Material provided ::
::::

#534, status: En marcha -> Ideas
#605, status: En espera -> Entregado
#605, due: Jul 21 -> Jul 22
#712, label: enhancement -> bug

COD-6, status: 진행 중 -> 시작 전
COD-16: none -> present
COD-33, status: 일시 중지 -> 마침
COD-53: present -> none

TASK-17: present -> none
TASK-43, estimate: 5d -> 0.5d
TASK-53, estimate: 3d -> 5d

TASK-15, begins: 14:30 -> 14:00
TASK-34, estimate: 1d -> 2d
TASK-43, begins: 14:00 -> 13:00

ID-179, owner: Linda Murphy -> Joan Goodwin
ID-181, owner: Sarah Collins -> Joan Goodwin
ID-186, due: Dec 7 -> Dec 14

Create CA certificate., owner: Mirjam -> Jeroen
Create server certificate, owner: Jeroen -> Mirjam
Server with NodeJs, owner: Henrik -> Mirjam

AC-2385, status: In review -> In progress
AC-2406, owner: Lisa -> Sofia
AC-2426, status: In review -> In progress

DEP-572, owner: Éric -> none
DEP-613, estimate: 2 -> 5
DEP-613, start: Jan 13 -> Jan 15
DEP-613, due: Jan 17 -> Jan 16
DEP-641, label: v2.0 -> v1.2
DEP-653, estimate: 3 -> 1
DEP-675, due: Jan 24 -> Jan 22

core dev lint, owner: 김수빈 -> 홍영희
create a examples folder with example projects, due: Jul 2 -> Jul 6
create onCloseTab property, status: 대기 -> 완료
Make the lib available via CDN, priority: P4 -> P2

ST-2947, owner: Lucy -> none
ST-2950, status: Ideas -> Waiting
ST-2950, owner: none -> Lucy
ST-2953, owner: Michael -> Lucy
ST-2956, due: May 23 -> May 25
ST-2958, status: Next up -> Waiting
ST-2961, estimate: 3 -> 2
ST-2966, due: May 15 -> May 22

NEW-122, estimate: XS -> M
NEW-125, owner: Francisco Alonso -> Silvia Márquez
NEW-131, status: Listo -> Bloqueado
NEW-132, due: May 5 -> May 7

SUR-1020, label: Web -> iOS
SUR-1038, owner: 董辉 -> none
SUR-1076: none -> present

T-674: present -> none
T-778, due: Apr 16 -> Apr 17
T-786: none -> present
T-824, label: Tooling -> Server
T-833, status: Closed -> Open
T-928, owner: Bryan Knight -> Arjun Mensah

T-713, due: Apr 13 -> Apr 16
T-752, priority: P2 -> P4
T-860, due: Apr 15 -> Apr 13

::::

What is being asked ::
Scan the records above for the word "Lucy" and return every line where it occurs.

Result ::
ST-2947, owner: Lucy -> none
ST-2950, owner: none -> Lucy
ST-2953, owner: Michael -> Lucy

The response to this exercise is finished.